Material provided:
*** Begin section ***
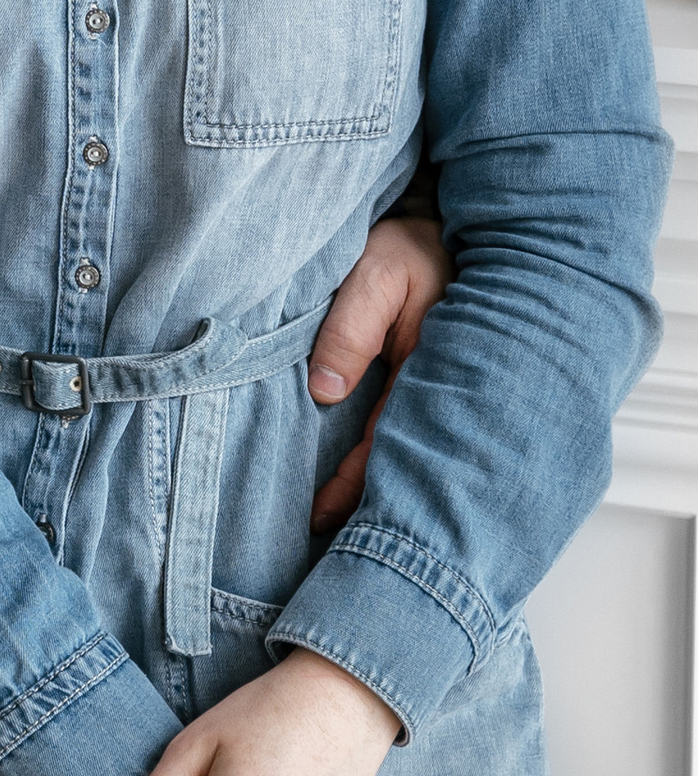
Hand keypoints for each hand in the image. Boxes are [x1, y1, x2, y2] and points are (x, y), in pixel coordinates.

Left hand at [307, 210, 447, 533]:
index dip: (354, 487)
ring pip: (405, 456)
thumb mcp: (378, 274)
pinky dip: (384, 464)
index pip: (387, 447)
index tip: (321, 520)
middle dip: (371, 507)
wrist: (455, 230)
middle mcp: (440, 396)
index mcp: (431, 375)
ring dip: (375, 490)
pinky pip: (405, 435)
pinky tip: (366, 488)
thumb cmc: (413, 248)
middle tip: (328, 546)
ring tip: (339, 533)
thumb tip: (324, 389)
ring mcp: (439, 395)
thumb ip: (351, 328)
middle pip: (404, 467)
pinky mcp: (430, 386)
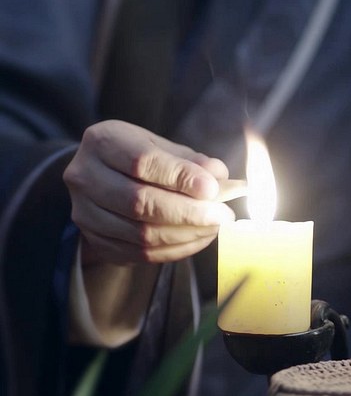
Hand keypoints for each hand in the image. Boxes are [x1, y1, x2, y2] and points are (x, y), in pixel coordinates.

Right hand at [63, 120, 235, 264]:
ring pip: (140, 233)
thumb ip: (192, 161)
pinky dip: (175, 250)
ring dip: (186, 234)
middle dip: (188, 212)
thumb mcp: (164, 147)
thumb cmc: (138, 157)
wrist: (102, 176)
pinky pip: (139, 253)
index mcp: (103, 142)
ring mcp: (84, 212)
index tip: (212, 189)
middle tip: (222, 215)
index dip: (181, 178)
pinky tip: (196, 239)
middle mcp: (84, 176)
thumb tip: (219, 177)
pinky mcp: (94, 240)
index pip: (143, 162)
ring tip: (214, 227)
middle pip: (140, 202)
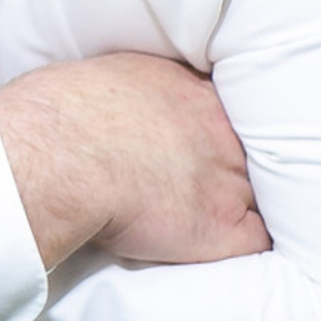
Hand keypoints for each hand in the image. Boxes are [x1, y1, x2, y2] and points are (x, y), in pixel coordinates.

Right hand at [0, 54, 268, 272]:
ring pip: (261, 192)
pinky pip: (259, 239)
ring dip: (245, 203)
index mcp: (190, 90)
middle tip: (208, 180)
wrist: (58, 156)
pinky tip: (227, 243)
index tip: (203, 145)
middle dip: (237, 163)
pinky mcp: (220, 227)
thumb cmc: (60, 116)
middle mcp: (219, 130)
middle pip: (253, 148)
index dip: (218, 131)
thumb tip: (121, 105)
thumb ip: (134, 90)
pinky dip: (247, 243)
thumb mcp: (104, 76)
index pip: (230, 110)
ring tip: (219, 213)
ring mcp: (226, 179)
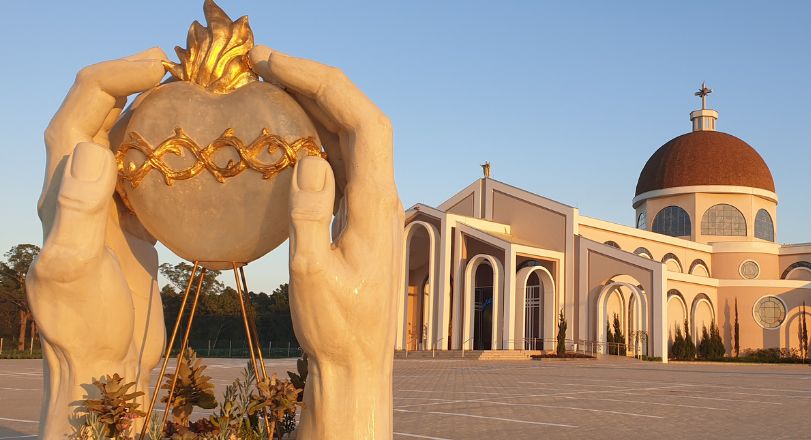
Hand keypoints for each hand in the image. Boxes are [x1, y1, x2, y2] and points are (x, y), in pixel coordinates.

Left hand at [27, 48, 167, 437]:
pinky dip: (173, 153)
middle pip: (99, 117)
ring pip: (126, 142)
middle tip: (178, 70)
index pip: (78, 115)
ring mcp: (108, 207)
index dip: (111, 81)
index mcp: (61, 191)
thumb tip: (96, 149)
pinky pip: (151, 174)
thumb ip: (79, 210)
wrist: (105, 362)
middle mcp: (80, 190)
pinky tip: (203, 154)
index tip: (154, 66)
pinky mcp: (134, 225)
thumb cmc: (86, 324)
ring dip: (153, 113)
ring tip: (193, 98)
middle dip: (132, 84)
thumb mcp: (75, 270)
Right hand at [250, 46, 402, 438]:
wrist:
*** End section ***
Work task: Quote the material exactly. Pictures stay out.

Result below:
Hand keypoints for each hand in the image. Boxes are [x1, y1, x2, y2] and points are (x, y), in pixel coordinates.

Left hand at [307, 210, 447, 533]:
index dip: (354, 487)
ring pip: (405, 456)
thumb mcp: (378, 274)
pinky dip: (384, 464)
index pip: (387, 447)
index tip: (321, 520)
middle dip: (371, 507)
wrist: (455, 230)
middle mcp: (440, 396)
index mcp: (431, 375)
ring dip: (375, 490)
pinky pip: (405, 435)
pinky tip: (366, 488)
thumb cmc: (413, 248)
middle tip: (328, 546)
ring tip: (339, 533)
thumb tip: (324, 389)
ring mcp: (439, 395)
thumb ip: (351, 328)
middle pip: (404, 467)
pinky mcp: (430, 386)
Hand keypoints for each hand in the image. Boxes are [x1, y1, x2, y2] and points are (x, y), in pixel coordinates.

Right hand at [63, 120, 235, 264]:
ring pip: (140, 233)
thumb ip: (192, 161)
pinky dip: (175, 250)
ring dip: (186, 234)
middle dip: (188, 212)
thumb mcp: (164, 147)
thumb cmc: (138, 157)
wrist: (102, 176)
pinky pip: (139, 253)
index mcp: (103, 142)
ring mcp: (84, 212)
index tip: (212, 189)
middle tip: (222, 215)
index dip: (181, 178)
pinky tip: (196, 239)
middle mcp: (84, 176)
thumb tip: (219, 177)
pinky mcp: (94, 240)
index pip: (143, 162)
ring tip: (214, 227)
middle pip: (140, 202)
Hand keypoints for each hand in the image. Boxes are [x1, y1, x2, y2] and points are (x, y), in pixel coordinates.

Right hand at [0, 54, 268, 272]:
ring pip: (261, 192)
pinky pip: (259, 239)
ring dip: (245, 203)
index mcp: (190, 90)
middle tip: (208, 180)
wrist: (58, 156)
pinky tip: (227, 243)
index tip: (203, 145)
middle dip: (237, 163)
pinky mcp: (220, 227)
thumb cmc: (60, 116)
middle mcp: (219, 130)
middle pip: (253, 148)
index dip: (218, 131)
thumb tip: (121, 105)
thumb ip: (134, 90)
pinky dip: (247, 243)
thumb mcp: (104, 76)
index pip: (230, 110)
ring tip: (219, 213)
ring mcp: (226, 179)
Hand keypoints for each hand in the image. Boxes are [x1, y1, x2, y2] and points are (x, y), in pixel coordinates.

Left hand at [27, 48, 167, 437]:
pinky dip: (173, 153)
middle pip: (99, 117)
ring pip: (126, 142)
middle tip: (178, 70)
index pip: (78, 115)
ring mcp: (108, 207)
index dip: (111, 81)
index mcp: (61, 191)
thumb tip: (96, 149)
pinky pip: (151, 174)
thumb ip: (79, 210)
wrist: (105, 362)
middle mcp: (80, 190)
pinky tip: (203, 154)
index tip: (154, 66)
pinky mcp: (134, 225)
thumb cmc: (86, 324)
ring dip: (153, 113)
ring tip: (193, 98)
middle dip: (132, 84)
thumb mcp: (75, 270)
Right hand at [250, 46, 402, 438]:
wrist:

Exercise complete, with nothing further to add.